A recently-dead person long gone.

A celebration of their life.

I’m the corpse, the corpse at the lectern.

Four years of restless, sticky sleep and waking with a weighted soul, and I’m empty. My grief was siphoned slowly. I say idle words and they float and drift like embers in this echoing chamber.

I’m a hollow, living-dead person, hungry to care for myself.

After the second stroke, I raged. Angry that it hadn’t killed her but made her needier. Angry at her, for her, her entombment, her reduction to biology.

We didn’t talk. She couldn’t.

I couldn’t look in her eyes for over a year. The last time I did, I saw through pooled water to the back of her skull.

A month before the end, she tried to feed herself some pudding, and only managed to wipe it over her chin. It sat like a goatee.
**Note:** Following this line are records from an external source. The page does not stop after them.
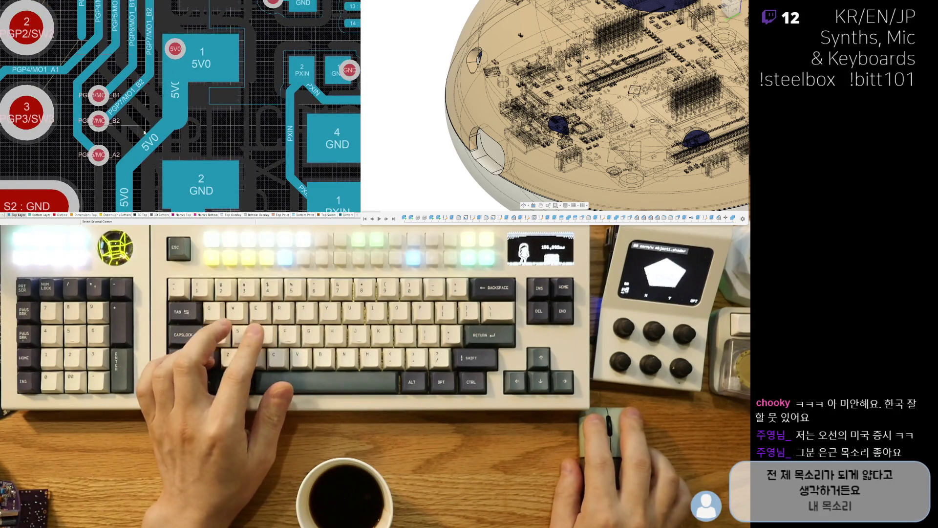
pyautogui.click(164, 138)
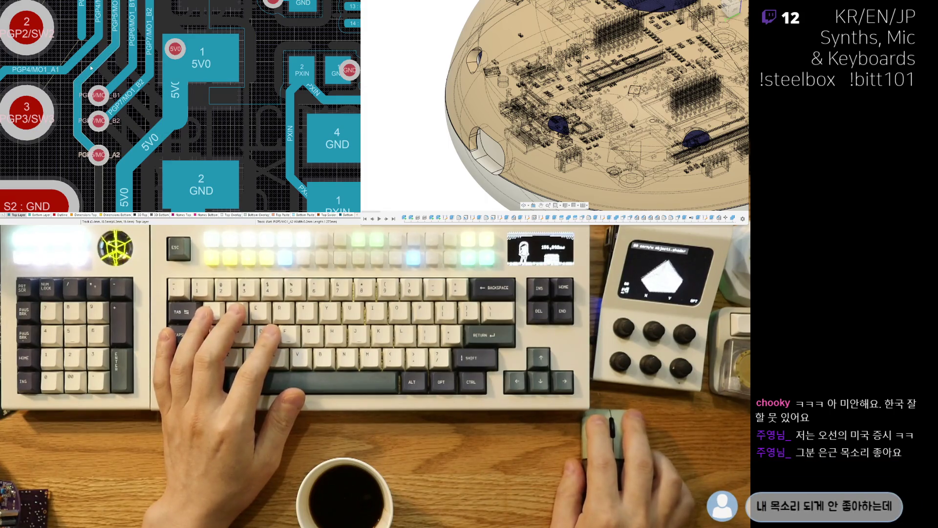
pyautogui.moveTo(91, 68)
pyautogui.mouseDown(button='right')
pyautogui.moveTo(95, 126)
pyautogui.moveTo(114, 85)
pyautogui.mouseUp(button='right')
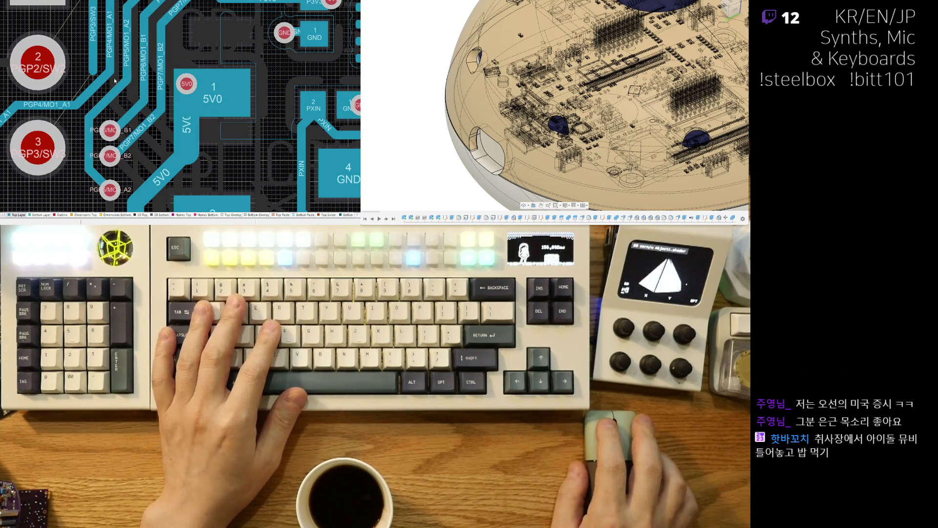
pyautogui.press('s')
pyautogui.press('i')
pyautogui.click(77, 63)
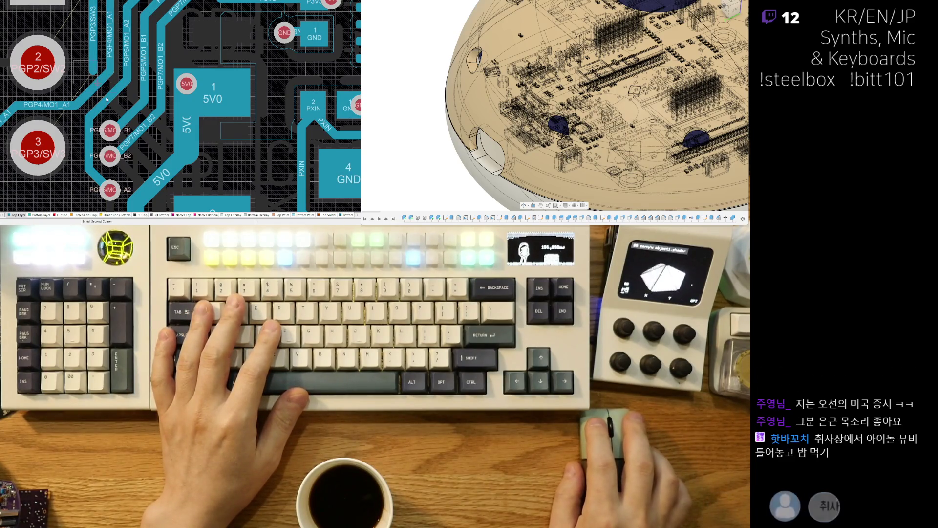
# - Delete the area-selected PGP3/SW3 traces and the PGP4/MO1_A1 track
pyautogui.click(165, 207)
pyautogui.press('Delete')
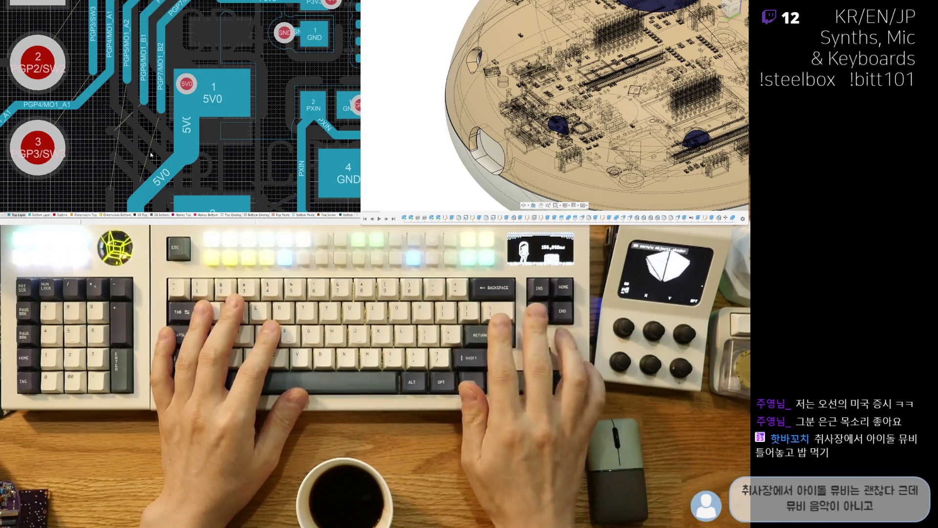
pyautogui.click(85, 89)
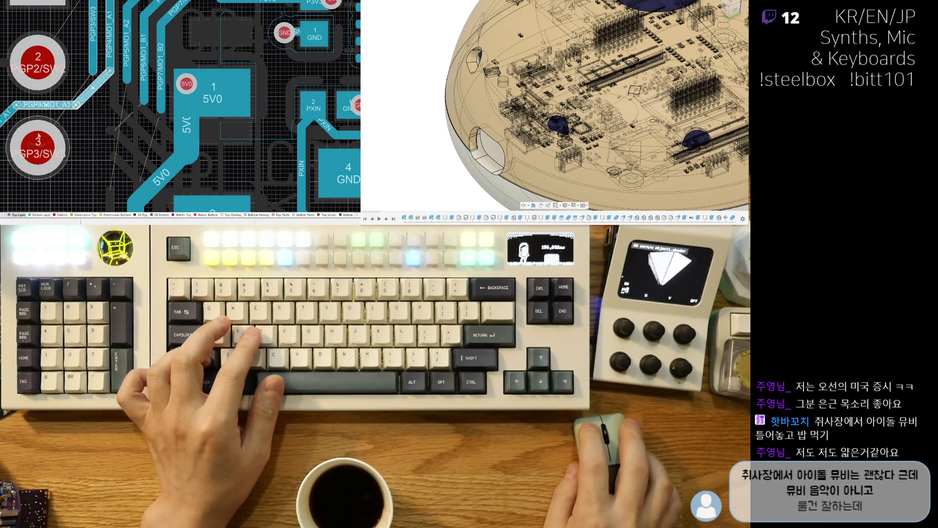
pyautogui.keyDown('shift'); pyautogui.hscroll(-3, 78, 112); pyautogui.keyUp('shift')
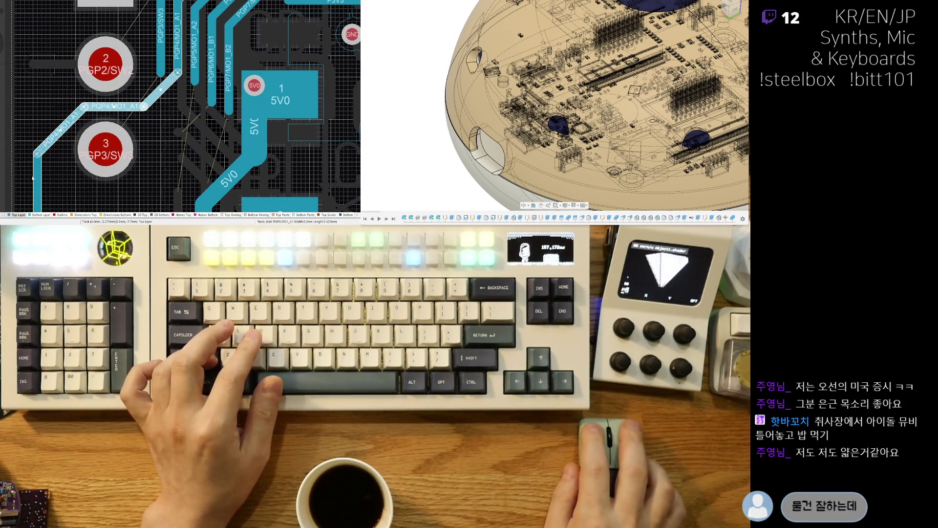
pyautogui.press('Delete')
I cackled. She moaned. I left it there for three, maybe four minutes. I stopped myself from taking a photo on my phone.

The guilt I felt pierced deep. I put my head in my hands and screamed. It was the only time anybody came by the house in four years, and it was to tell me to stop, to be quiet, to ask me what the fuck was wrong with me.

I was quiet for four years, minus a few minutes.

I prayed for it to end, and my prayer was answered.

They’re all here now, in rows of vain tradition, but she slid down to that abyss alone, with no company but me. Every moment, me. And every day it was less of me.

I try a smile for the audience, and aptly, as a fitting tribute, the muscles of my mouth don’t respond.